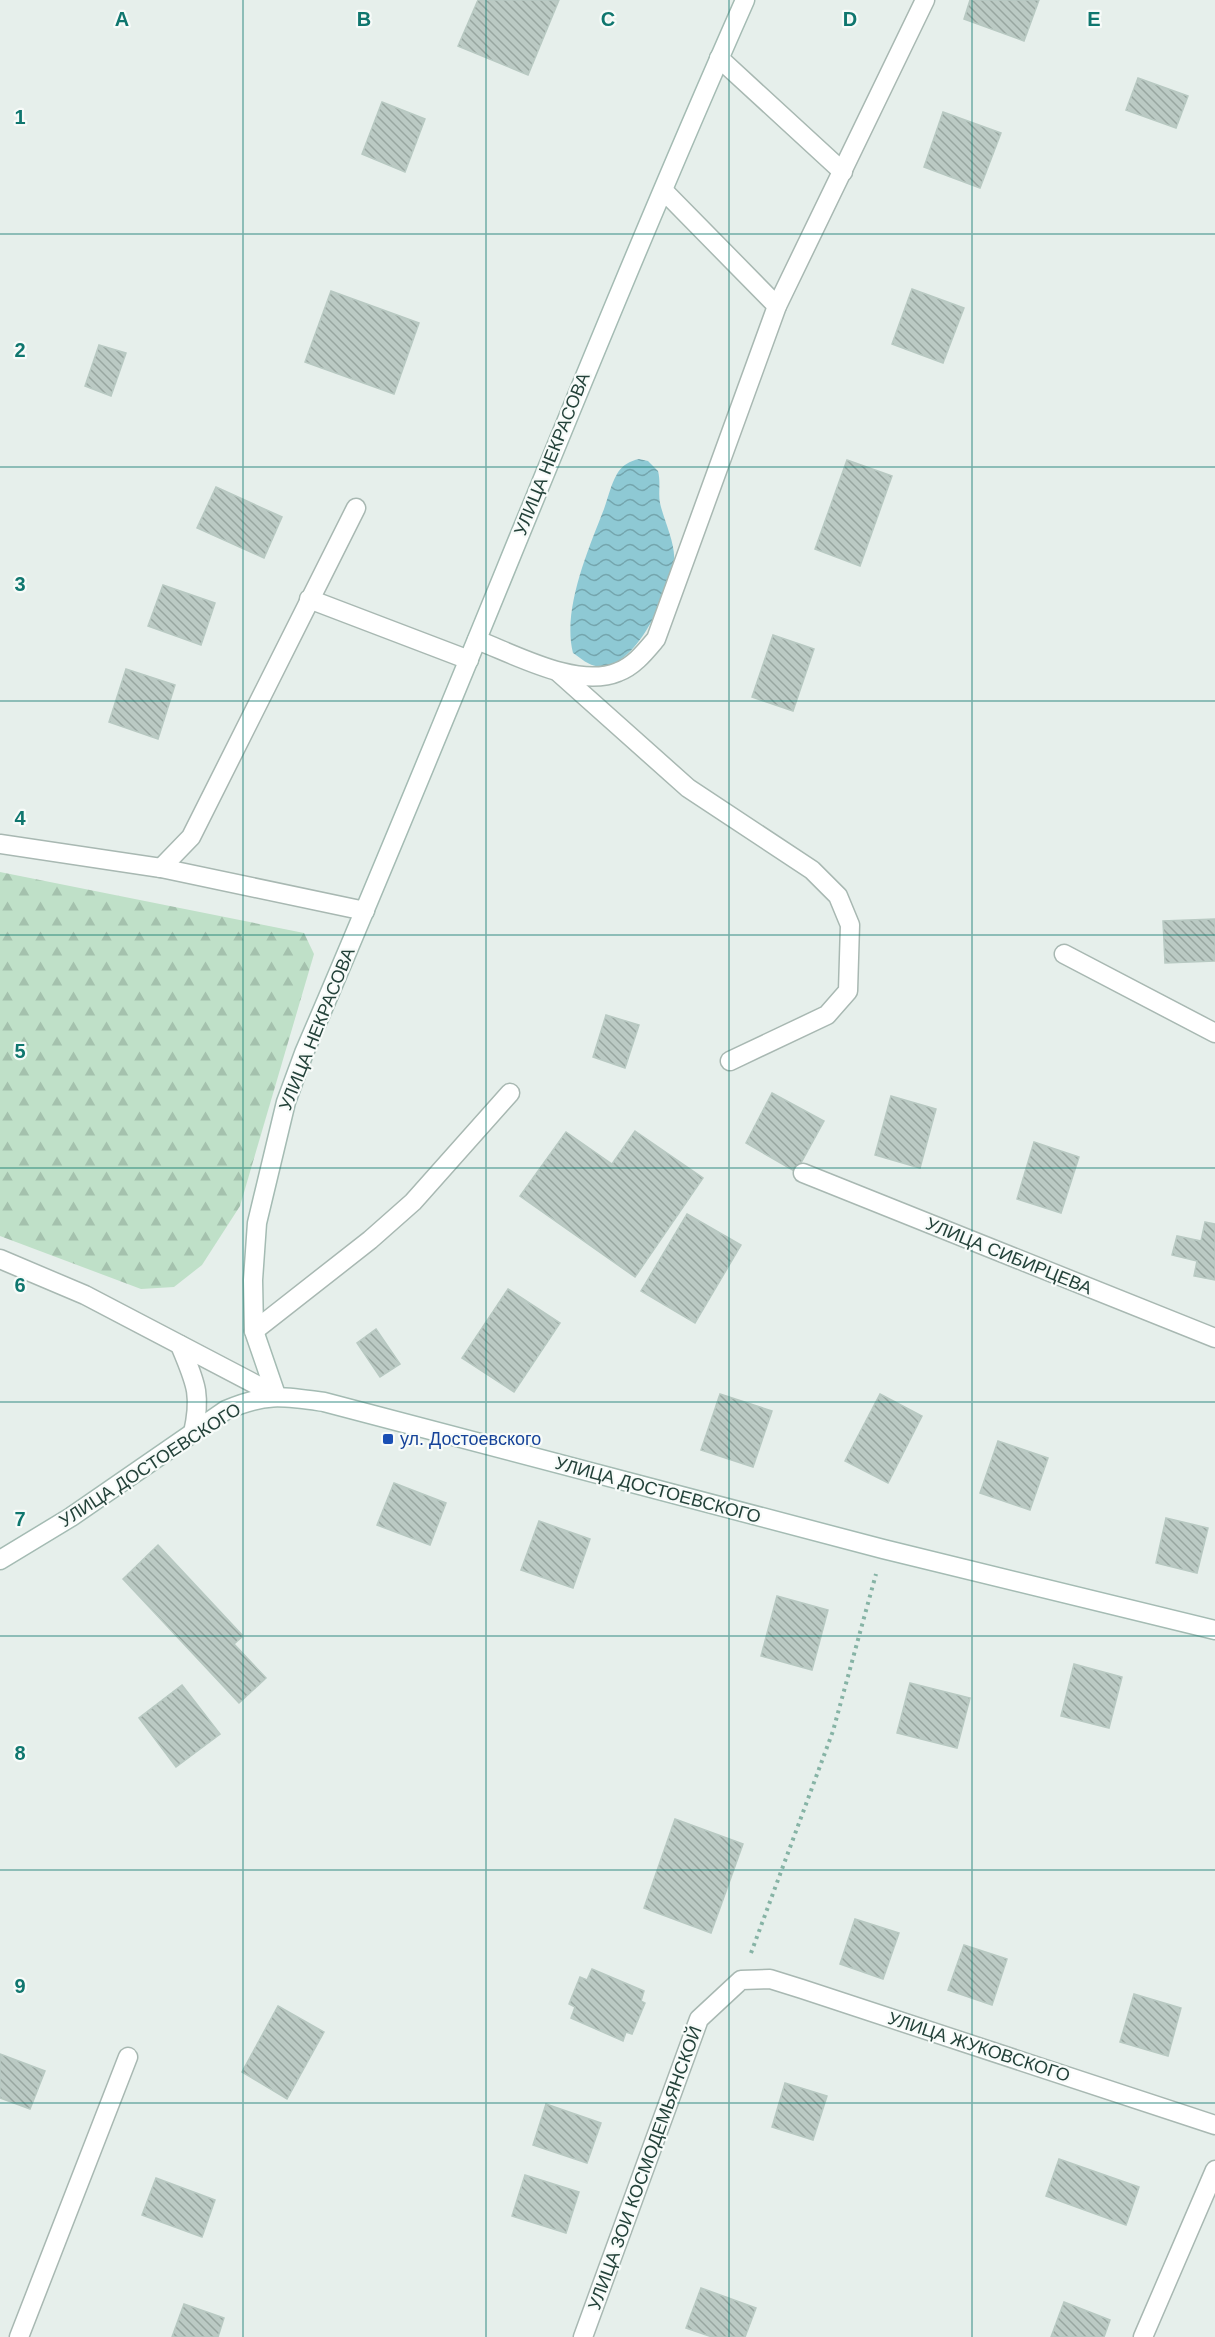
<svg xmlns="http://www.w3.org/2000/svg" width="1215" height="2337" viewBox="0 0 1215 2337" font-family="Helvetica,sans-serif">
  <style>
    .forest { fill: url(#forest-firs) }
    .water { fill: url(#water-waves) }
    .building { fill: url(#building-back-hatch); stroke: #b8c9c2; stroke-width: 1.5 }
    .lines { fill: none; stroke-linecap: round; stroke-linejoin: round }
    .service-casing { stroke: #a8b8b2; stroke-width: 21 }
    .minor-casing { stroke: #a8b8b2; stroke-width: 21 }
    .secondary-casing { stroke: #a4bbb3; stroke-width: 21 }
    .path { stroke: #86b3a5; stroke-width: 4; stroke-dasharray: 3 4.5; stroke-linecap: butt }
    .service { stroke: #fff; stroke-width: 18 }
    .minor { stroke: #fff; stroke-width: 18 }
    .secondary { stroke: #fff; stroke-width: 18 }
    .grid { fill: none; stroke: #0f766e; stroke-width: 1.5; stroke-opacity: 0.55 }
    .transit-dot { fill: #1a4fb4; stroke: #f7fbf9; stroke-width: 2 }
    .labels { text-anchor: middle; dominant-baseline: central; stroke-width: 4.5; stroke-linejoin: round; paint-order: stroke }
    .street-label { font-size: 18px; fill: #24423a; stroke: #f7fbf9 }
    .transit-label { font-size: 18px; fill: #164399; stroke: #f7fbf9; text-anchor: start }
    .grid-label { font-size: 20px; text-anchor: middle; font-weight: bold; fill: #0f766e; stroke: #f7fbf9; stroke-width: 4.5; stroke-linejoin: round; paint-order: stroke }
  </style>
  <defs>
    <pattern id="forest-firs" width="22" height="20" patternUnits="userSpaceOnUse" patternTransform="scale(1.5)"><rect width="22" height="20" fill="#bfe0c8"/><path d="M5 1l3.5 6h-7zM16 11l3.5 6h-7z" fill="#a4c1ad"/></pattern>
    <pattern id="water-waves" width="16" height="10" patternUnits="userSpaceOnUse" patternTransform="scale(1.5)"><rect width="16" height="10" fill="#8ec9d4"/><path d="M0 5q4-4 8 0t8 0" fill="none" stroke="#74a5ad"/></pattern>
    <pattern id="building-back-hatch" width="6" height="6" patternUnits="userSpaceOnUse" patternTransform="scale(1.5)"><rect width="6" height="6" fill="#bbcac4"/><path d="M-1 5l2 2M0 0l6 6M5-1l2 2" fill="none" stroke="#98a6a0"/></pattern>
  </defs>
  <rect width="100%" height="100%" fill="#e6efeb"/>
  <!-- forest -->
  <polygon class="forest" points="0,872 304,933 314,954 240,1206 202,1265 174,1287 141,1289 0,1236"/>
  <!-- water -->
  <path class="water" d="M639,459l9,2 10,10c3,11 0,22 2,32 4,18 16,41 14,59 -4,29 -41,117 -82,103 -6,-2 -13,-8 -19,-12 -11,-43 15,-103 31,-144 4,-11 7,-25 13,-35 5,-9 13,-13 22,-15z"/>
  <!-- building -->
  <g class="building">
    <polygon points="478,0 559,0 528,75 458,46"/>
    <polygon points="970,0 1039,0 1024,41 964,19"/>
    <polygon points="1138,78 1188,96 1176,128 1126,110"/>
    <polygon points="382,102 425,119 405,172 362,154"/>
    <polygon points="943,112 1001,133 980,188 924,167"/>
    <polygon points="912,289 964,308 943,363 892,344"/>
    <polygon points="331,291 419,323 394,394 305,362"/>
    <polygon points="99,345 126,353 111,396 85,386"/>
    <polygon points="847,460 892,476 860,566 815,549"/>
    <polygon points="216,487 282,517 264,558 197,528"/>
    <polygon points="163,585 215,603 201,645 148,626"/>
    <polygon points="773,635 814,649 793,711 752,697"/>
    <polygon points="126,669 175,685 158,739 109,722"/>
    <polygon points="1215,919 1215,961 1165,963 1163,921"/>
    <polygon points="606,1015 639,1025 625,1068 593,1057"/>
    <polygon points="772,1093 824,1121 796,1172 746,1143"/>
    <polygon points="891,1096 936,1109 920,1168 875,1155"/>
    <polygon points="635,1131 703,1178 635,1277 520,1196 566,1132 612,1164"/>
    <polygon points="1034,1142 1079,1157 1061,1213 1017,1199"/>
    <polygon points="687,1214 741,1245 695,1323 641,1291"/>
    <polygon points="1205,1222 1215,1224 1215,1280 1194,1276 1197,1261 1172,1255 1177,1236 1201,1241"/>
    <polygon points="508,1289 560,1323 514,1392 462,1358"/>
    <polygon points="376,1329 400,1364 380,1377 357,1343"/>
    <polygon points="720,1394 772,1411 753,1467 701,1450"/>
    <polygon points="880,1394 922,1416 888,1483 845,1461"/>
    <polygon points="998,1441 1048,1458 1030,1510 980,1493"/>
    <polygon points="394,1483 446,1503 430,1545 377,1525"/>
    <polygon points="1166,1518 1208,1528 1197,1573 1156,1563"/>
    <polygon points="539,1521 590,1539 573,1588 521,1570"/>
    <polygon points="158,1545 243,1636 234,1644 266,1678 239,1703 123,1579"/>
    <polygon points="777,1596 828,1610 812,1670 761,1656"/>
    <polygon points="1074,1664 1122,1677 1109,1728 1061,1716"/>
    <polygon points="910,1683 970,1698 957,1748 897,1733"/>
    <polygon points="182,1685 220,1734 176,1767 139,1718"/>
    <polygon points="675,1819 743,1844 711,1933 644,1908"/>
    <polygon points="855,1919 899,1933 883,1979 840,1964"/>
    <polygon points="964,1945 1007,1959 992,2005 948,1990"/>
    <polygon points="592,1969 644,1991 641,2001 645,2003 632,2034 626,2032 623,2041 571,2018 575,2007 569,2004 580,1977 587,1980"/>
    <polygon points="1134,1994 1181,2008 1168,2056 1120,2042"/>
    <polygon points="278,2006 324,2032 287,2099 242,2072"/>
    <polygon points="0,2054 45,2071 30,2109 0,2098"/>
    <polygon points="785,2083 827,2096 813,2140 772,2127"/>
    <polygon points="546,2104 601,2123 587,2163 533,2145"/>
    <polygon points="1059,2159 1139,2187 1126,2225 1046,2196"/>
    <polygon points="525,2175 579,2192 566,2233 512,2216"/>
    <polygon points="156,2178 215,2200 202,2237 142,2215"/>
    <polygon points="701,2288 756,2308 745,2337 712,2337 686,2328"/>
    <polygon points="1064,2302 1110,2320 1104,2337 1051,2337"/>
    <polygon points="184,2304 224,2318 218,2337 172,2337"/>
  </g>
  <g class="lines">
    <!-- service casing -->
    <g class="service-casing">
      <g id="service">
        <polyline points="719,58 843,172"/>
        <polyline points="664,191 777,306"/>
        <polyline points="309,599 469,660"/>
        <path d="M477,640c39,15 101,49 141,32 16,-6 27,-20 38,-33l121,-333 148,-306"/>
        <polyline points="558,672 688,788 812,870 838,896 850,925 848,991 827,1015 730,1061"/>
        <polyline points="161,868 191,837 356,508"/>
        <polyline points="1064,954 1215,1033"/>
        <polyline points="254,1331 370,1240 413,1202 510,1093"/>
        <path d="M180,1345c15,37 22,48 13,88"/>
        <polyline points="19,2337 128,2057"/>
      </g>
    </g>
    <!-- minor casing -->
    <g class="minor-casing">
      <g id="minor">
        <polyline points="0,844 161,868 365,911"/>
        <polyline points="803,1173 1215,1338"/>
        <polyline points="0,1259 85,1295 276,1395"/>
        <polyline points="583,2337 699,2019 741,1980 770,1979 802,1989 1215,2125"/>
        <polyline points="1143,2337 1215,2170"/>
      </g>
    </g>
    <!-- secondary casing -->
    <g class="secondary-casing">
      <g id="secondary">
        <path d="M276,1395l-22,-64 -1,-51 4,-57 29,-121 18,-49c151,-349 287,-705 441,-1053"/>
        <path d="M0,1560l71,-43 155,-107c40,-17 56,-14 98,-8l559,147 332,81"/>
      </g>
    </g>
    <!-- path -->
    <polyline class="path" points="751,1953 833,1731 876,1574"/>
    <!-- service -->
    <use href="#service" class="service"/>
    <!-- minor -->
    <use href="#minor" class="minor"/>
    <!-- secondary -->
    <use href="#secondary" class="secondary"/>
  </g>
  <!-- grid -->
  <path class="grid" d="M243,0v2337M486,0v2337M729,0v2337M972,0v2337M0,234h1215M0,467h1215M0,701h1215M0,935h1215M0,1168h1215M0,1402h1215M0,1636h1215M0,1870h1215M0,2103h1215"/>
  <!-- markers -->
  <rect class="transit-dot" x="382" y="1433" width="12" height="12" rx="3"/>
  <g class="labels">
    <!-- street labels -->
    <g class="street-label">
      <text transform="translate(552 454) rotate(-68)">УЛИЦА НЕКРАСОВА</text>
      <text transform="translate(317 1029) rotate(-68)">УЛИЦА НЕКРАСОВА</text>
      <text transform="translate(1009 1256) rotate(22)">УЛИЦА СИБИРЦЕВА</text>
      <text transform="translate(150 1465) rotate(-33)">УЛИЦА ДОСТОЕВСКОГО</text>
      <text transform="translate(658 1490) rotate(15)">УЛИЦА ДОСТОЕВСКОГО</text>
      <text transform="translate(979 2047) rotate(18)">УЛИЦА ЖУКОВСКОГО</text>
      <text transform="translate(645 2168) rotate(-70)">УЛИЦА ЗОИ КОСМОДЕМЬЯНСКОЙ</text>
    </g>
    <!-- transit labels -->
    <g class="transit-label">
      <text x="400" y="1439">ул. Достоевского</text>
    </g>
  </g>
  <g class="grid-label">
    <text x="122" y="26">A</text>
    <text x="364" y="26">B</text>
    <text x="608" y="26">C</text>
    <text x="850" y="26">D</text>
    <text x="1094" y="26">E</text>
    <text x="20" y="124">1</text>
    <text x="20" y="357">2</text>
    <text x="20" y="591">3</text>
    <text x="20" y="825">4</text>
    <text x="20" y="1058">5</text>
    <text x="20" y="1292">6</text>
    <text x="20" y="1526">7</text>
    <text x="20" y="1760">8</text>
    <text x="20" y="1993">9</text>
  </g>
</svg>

########

Scan the listing above for the word "middle" and show each line where it is found.

Solution for this task
    .labels { text-anchor: middle; dominant-baseline: central; stroke-width: 4.5; stroke-linejoin: round; paint-order: stroke }
    .grid-label { font-size: 20px; text-anchor: middle; font-weight: bold; fill: #0f766e; stroke: #f7fbf9; stroke-width: 4.5; stroke-linejoin: round; paint-order: stroke }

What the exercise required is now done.